Do you have any creative projects outside of work?
I think as a designer, or a creative in general, you need to have things that inspire you outside of your normal working day. You can’t put creativity to sleep, it never goes away. You can be walking, see something inspiring and think “I need to capture that and do something with it’. I’ve got the cliche notepad-beside-my-bed and there's been nights where I get up at two in the morning and think ‘I've got to do this right now’.

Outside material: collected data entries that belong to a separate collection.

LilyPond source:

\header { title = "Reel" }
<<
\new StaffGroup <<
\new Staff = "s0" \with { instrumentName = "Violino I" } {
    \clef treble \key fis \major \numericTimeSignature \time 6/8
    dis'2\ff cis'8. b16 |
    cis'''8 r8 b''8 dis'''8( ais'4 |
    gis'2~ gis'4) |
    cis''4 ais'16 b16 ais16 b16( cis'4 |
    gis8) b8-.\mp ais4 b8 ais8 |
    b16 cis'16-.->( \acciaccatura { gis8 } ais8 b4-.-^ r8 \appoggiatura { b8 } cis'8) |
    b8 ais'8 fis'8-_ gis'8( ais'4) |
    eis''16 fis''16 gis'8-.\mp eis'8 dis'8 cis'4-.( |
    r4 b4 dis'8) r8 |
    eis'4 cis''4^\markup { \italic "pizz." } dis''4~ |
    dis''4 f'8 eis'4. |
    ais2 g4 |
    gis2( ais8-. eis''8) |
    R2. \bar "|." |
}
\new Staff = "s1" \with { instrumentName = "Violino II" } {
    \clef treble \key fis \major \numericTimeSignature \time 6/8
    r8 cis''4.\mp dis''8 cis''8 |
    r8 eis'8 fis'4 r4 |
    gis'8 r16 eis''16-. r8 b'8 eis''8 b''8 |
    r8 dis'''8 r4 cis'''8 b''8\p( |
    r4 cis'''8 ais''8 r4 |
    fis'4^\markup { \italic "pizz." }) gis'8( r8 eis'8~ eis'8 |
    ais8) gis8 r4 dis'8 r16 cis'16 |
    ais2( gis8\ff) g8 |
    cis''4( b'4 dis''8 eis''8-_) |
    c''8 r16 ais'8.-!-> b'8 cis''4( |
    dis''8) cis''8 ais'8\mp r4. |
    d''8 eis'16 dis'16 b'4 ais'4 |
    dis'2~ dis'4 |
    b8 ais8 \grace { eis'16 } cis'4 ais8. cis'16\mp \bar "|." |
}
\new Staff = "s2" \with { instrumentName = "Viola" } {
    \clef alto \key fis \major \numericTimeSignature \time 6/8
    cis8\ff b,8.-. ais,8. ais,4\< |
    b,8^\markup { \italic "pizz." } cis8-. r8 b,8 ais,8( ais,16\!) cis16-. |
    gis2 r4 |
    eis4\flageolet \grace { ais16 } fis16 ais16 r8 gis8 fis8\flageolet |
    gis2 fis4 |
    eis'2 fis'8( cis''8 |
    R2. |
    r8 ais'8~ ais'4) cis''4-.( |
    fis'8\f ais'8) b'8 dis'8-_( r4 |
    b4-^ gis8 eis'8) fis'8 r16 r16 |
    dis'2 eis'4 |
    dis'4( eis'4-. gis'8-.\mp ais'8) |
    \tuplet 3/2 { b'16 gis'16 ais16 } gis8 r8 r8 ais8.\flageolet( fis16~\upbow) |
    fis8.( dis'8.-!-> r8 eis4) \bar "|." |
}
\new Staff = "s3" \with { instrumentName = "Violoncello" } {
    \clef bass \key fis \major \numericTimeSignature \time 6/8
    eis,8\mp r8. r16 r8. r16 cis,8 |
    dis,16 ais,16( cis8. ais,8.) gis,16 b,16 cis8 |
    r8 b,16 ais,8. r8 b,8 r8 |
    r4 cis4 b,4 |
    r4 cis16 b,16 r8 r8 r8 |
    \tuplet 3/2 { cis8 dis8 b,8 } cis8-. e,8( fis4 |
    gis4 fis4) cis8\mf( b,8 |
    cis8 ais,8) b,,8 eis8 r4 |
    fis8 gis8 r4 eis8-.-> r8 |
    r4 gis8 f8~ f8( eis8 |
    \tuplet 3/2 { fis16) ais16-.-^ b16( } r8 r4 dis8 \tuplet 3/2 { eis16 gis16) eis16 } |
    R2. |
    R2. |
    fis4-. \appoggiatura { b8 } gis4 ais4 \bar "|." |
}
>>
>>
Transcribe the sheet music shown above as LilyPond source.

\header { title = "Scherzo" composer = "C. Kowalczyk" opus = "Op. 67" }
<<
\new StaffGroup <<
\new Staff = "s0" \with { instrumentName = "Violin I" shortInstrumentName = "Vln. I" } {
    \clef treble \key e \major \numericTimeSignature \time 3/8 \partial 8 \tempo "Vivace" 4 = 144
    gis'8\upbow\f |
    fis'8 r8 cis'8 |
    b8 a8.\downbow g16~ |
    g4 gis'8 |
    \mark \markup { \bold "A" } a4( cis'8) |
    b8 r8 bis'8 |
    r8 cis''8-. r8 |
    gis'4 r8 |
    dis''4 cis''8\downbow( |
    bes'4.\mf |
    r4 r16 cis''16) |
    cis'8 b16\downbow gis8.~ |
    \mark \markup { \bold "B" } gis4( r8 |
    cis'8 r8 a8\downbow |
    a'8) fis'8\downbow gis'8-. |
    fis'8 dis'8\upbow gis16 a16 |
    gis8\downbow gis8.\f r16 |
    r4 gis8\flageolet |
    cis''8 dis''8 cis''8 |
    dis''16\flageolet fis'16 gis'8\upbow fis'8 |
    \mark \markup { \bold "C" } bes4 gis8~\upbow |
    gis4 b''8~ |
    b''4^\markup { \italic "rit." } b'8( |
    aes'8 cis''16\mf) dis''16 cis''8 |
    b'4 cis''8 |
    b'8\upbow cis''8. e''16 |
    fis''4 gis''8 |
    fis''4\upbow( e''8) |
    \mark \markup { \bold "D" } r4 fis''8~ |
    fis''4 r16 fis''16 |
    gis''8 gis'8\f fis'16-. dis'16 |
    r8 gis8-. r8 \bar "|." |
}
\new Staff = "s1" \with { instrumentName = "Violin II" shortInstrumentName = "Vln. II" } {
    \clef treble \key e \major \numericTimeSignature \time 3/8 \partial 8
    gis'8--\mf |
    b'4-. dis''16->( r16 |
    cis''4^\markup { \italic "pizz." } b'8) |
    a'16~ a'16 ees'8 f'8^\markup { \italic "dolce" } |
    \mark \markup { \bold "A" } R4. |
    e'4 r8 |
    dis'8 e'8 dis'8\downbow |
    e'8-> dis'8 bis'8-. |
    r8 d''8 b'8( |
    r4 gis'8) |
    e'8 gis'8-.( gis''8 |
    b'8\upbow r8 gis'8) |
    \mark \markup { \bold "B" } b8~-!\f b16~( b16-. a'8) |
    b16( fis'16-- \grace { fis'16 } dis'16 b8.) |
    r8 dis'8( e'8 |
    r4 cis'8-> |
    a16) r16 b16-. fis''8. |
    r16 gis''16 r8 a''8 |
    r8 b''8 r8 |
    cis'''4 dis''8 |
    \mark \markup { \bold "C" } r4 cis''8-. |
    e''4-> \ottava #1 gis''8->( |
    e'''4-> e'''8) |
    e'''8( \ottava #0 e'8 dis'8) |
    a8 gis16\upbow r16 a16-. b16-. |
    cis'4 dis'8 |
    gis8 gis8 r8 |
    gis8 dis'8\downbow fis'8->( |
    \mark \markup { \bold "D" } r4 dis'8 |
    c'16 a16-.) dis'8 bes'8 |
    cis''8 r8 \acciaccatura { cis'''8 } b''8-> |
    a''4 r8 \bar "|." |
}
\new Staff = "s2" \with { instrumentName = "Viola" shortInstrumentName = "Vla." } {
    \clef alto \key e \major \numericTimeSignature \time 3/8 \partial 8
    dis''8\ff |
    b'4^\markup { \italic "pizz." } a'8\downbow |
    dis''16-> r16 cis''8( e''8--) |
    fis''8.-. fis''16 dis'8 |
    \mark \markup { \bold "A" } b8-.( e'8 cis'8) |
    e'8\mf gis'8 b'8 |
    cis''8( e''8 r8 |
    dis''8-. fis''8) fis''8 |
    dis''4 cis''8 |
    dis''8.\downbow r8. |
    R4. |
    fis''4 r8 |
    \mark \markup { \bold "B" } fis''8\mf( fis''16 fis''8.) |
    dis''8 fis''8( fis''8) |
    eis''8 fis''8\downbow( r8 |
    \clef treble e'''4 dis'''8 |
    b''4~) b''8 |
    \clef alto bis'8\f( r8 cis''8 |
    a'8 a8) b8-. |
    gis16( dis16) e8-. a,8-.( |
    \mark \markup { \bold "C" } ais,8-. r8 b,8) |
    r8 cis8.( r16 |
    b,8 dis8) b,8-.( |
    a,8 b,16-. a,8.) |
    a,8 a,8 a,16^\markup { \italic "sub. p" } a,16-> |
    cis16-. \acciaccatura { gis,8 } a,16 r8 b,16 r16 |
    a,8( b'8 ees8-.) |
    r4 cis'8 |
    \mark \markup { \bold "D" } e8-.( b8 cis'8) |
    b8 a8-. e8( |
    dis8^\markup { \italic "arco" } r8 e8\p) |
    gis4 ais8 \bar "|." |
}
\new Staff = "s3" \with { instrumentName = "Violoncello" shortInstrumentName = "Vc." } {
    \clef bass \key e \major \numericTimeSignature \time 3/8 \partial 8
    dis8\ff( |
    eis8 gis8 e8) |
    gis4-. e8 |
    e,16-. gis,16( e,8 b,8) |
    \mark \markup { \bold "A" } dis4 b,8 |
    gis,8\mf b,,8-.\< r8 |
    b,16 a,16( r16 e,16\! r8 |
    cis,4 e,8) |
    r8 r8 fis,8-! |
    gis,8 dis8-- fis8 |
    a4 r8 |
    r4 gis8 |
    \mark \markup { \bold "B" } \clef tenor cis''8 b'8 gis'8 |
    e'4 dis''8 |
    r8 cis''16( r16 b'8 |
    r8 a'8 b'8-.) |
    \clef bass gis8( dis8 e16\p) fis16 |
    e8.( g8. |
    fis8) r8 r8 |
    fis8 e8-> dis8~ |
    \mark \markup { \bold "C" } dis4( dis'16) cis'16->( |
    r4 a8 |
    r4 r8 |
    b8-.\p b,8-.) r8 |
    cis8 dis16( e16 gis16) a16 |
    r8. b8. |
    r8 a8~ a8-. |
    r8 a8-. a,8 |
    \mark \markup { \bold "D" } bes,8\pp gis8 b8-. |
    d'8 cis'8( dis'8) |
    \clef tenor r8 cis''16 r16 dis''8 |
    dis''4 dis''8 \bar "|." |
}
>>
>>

If we are unable to flex our creative muscles creatives can just be the worst people to deal with. Having projects outside of work is important because it pushes you out of your comfort zone and makes you think about things from a different perspective.
What’s next for Devon Moodley?
I’m taking a giant leap of faith and moving to Holland with my wife. There’s an amazing design and motion graphics community in the Netherlands, as well as being a central hub to the rest of Europe. It’s home to studios like Not to Scale, One Size and Present Plus who are making ridiculous, award-winning content, so the idea of rubbing shoulders with some of these guys is so exciting.
I think in order to create your best work, you want to be surrounded by people who are better than you. That's my next goal; to get back into learning and be the guy asking questions. I’m at a point where I feel like I need to learn more; I'm not even close to the peak of my career, I've only just scratched the surface.
I want to go create some amazing memories, meet some amazing people, and produce some really good work. A piece of advice that sums this is up is that “you can always make money, but you can't always make memories”. So if I can base myself around some amazing people and learn some new things, what is there to lose?
Thanks Devon, and all the best with your move!